To do – Repeat every line of text in the material below word for word, in the same order, and leave the pictures out of your answer.
** Opening Data provided block **
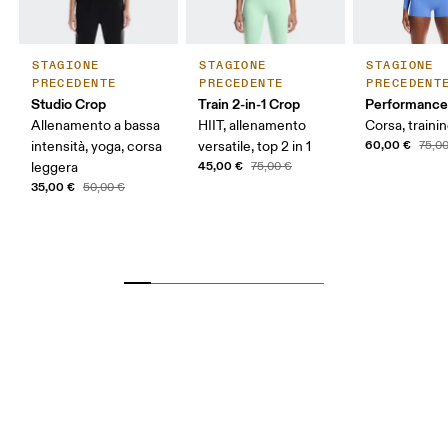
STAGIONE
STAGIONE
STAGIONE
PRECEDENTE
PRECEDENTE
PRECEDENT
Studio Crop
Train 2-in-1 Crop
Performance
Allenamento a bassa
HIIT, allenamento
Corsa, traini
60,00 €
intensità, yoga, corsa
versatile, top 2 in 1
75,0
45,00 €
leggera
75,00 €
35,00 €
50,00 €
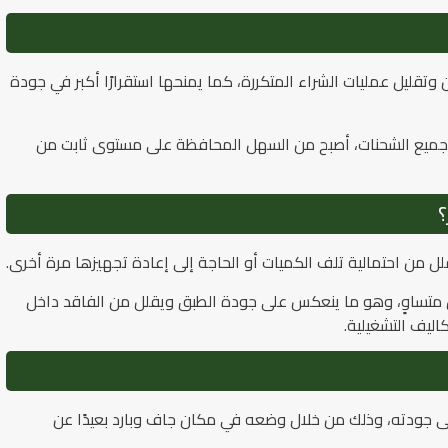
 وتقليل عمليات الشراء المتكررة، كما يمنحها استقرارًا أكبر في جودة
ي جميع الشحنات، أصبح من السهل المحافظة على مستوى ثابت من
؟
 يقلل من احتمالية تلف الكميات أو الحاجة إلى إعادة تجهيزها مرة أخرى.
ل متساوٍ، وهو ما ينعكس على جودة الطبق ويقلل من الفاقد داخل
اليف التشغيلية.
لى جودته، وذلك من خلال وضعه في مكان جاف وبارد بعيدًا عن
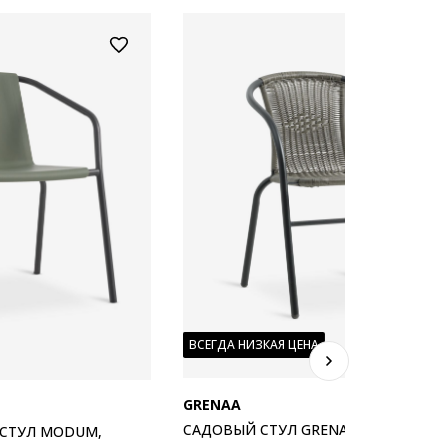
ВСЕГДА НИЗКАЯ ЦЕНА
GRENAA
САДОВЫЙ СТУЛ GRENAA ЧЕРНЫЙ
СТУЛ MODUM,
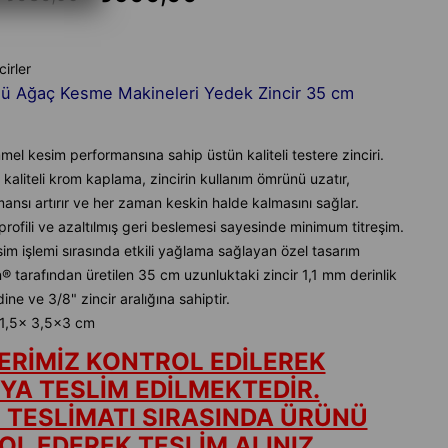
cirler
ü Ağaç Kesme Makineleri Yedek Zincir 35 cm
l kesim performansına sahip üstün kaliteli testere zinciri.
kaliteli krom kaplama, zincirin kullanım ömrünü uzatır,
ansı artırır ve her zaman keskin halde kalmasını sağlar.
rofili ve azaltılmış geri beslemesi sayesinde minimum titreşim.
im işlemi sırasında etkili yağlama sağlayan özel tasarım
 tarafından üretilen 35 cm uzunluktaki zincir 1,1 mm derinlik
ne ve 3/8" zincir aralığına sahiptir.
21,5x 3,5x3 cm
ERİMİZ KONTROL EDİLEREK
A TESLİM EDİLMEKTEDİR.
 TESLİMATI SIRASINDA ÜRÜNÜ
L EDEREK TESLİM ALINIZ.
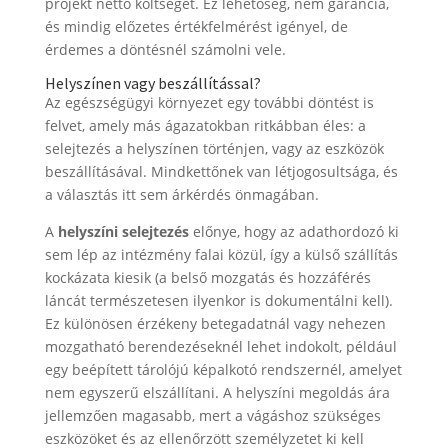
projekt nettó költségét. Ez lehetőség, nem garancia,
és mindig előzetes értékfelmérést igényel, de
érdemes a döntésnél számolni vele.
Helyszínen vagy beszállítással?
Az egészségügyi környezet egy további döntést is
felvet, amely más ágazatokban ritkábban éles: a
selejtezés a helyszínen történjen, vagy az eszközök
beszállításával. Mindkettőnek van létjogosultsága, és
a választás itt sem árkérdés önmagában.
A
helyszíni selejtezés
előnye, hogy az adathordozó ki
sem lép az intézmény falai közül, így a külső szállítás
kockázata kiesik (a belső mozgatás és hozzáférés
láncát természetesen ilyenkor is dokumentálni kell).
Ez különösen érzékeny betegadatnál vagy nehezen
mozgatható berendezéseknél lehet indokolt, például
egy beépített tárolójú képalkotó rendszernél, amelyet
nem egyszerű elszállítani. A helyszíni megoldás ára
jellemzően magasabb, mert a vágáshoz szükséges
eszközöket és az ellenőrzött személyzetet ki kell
** Closing Data provided block **
Finished task –
STAGIONE
STAGIONE
STAGIONE
PRECEDENTE
PRECEDENTE
PRECEDENT
Studio Crop
Train 2-in-1 Crop
Performance
Allenamento a bassa
HIIT, allenamento
Corsa, traini
60,00 €
intensità, yoga, corsa
versatile, top 2 in 1
75,0
45,00 €
leggera
75,00 €
35,00 €
50,00 €
 وتقليل عمليات الشراء المتكررة، كما يمنحها استقرارًا أكبر في جودة
ي جميع الشحنات، أصبح من السهل المحافظة على مستوى ثابت من
؟
 يقلل من احتمالية تلف الكميات أو الحاجة إلى إعادة تجهيزها مرة أخرى.
ل متساوٍ، وهو ما ينعكس على جودة الطبق ويقلل من الفاقد داخل
اليف التشغيلية.
لى جودته، وذلك من خلال وضعه في مكان جاف وبارد بعيدًا عن
ВСЕГДА НИЗКАЯ ЦЕНА
GRENAA
САДОВЫЙ СТУЛ GRENAA ЧЕРНЫЙ
СТУЛ MODUM,
cirler
ü Ağaç Kesme Makineleri Yedek Zincir 35 cm
l kesim performansına sahip üstün kaliteli testere zinciri.
kaliteli krom kaplama, zincirin kullanım ömrünü uzatır,
ansı artırır ve her zaman keskin halde kalmasını sağlar.
rofili ve azaltılmış geri beslemesi sayesinde minimum titreşim.
im işlemi sırasında etkili yağlama sağlayan özel tasarım
 tarafından üretilen 35 cm uzunluktaki zincir 1,1 mm derinlik
ne ve 3/8" zincir aralığına sahiptir.
21,5x 3,5x3 cm
ERİMİZ KONTROL EDİLEREK
A TESLİM EDİLMEKTEDİR.
 TESLİMATI SIRASINDA ÜRÜNÜ
L EDEREK TESLİM ALINIZ.
projekt nettó költségét. Ez lehetőség, nem garancia,
és mindig előzetes értékfelmérést igényel, de
érdemes a döntésnél számolni vele.
Helyszínen vagy beszállítással?
Az egészségügyi környezet egy további döntést is
felvet, amely más ágazatokban ritkábban éles: a
selejtezés a helyszínen történjen, vagy az eszközök
beszállításával. Mindkettőnek van létjogosultsága, és
a választás itt sem árkérdés önmagában.
A
helyszíni selejtezés
előnye, hogy az adathordozó ki
sem lép az intézmény falai közül, így a külső szállítás
kockázata kiesik (a belső mozgatás és hozzáférés
láncát természetesen ilyenkor is dokumentálni kell).
Ez különösen érzékeny betegadatnál vagy nehezen
mozgatható berendezéseknél lehet indokolt, például
egy beépített tárolójú képalkotó rendszernél, amelyet
nem egyszerű elszállítani. A helyszíni megoldás ára
jellemzően magasabb, mert a vágáshoz szükséges
eszközöket és az ellenőrzött személyzetet ki kell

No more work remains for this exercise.